Getting Caught in the Grasp of THE IRON CLAW

“Ever since I was a child, people said my family was cursed.”

It remains unclear to me why Sean Durkin remains less celebrated than he should be in the world of indie filmmaking. His debut feature, 2011’s Martha Marcy May Marlene, remains one of the most unnerving tales about the world of cults that’s ever been made. Even if The Nest, Durkin’s 2020 follow-up didn’t connect the way that it should have, those who did embrace it found themselves wowed by a story that showed the dangers of reaching for an existence that was never meant to be a reality. Now, the filmmaker has returned with The Iron Claw, an offering that offers up a series of firsts for Durkin in terms of genre, budget, and star power. Despite the slow trickle of acclaim that has come his way, Durkin does seem to be moving up the industry ladder. It’s a well-earned climb, and judging by The Iron Claw, it looks to take him higher.

Based on the true story, The Iron Claw takes place in the late 70s/early 80s and follows the Von Erik family, who made a name for themselves in the world of wrestling. Following patriarch Fritz’s (Holt McCallany) end to a once-promising career, his three sons Kevin (Zac Efron), David (Harris Dickinson), and Kerry (Jeremy Allen-White) each seem poised to carry on where he left off as mother Doris (Maura Tierney) and youngest brother Mike (Stanley Simons) watch from the side. However, Kevin’s budding relationship with Pam (Lily James) and a string of personal tragedies look to end everything the family has fought to build.

The Iron Claw is being sold as a story about wrestling, which in many respects is very true.

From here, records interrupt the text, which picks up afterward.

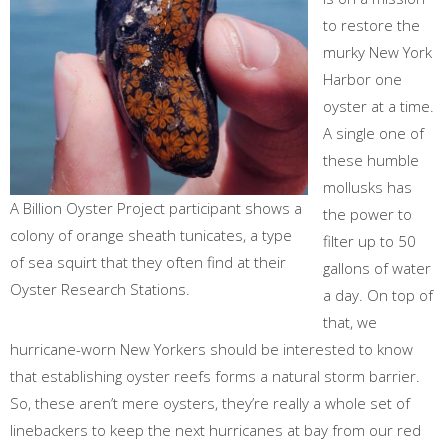
to restore the
murky New York
Harbor one
oyster at a time.
A single one of
these humble
mollusks has
A Billion Oyster Project participant shows a
the power to
colony of orange sheath tunicates, a type
filter up to 50
of sea squirt that they often find at their
gallons of water
Oyster Research Stations.
a day. On top of
that, we
hurricane-worn New Yorkers should be interested to know
that establishing oyster reefs forms a natural storm barrier.
So, these aren’t mere oysters, they’re really a whole set of
linebackers to keep the next hurricanes at bay from our red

There are some scenes and sequences that show how the family made their name in the sport and how they all but became a dynasty of wrestlers. These are well-shot, effective moments in The Iron Claw which not only shows Durkin’s versatility as a director but also his knack for allowing him and his camera to be consumed by the world he’s trying to capture. Whenever he’s not in the ring, Durkin ensures that The Iron Claw never loses its wrestling movie credibility by looking at the mentality required to exist in such a world. In Kevin, Kerry, and David we see the different sides of the wrestler’s mind, and what the sport means to each of them. While one wants to please his father, another aims to make a name for himself, while the other sees it as a natural duty that he must fulfill, regardless of what it costs. If each brother borders on obsession, their father is flat out held captive by it, determined that his sons carry him to the glory he believes was always meant to be his.

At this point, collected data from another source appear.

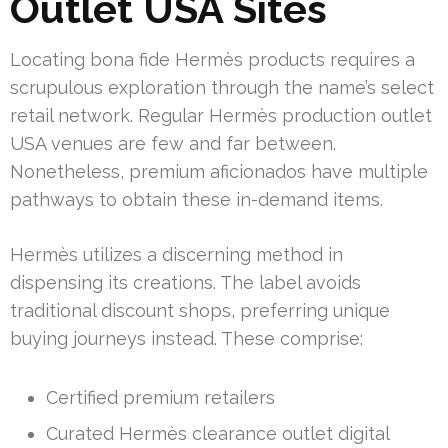
Outlet USA Sites
Locating bona fide Hermès products requires a
scrupulous exploration through the name’s select
retail network. Regular Hermès production outlet
USA venues are few and far between.
Nonetheless, premium aficionados have multiple
pathways to obtain these in-demand items.
Hermès utilizes a discerning method in
dispensing its creations. The label avoids
traditional discount shops, preferring unique
buying journeys instead. These comprise:
Certified premium retailers
Curated Hermès clearance outlet digital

It’s when Durkin focuses on the side of life outside of the ring that The Iron Claw feels like a Sean Durkin film. The film is at its best when it operates as a story about the familial bond, what it means to each member of the Von Erik family, and the person each one becomes when another tragedy befalls them. Fueled by their part of the legacy they’re leaving behind, each brother is given his own moment of struggling to be seen as a viable member of the family while also trying to exist as the person he naturally is. At each brother’s heels is Fritz, who remains steadfast in his praise of whichever son is currently proving himself to be the best. It’s hard not to feel the pain in each brother’s heart as Fritz pushes him aside to dote on another, especially when the family’s supposed curse starts to take effect. Once the dust settles and the curse has wreaked havoc on the Von Erik’s by claiming one life after another, the real tragedy that emerges is not what has been lost, but rather what was missed, and what probably never had a chance to be.

While he’s top-billed, I can’t say that Efron’s work in The Iron Claw is remarkably good, but he is as good as he’s ever been. The film borders on being an ensemble piece, but Kevin is definitely the soul of the film and Efron takes great care to make sure the audience clocks the growing anguish that will never leave his character’s soul. As his brothers, Simon is heartbreaking, Allen-White makes good use of his Bear hiatus, and Dickinson continues his rise as an actor whose work is to be anticipated. James and Tierney give what could have otherwise been simple stock characters real life, while longtime character actor McCallany turns in what might be his finest hour on film.

As I said before, The Iron Claw functions as a Durkin film thanks to both the director’s exploration into a world he’s not yet ventured into and his attraction to the raw humanity at the root of it. If there’s one moment that all but cinches The Iron Claw‘s heart, it’s the film’s final scene in which a broken Kevin sits in a grassy yard all alone. It’s a striking scene in which the once-promising athlete finds himself overcome with emotion as he watches his young sons playing in the yard. Seeing his children be allowed to freely be children, it finally sinks in how much he gave to his family, and how much they all gave to an entity that destroyed them in ways none of them could have ever imagined. You’d be hard-pressed to find a better way to end the story, or a better testament to a filmmaker whose work only keeps getting richer.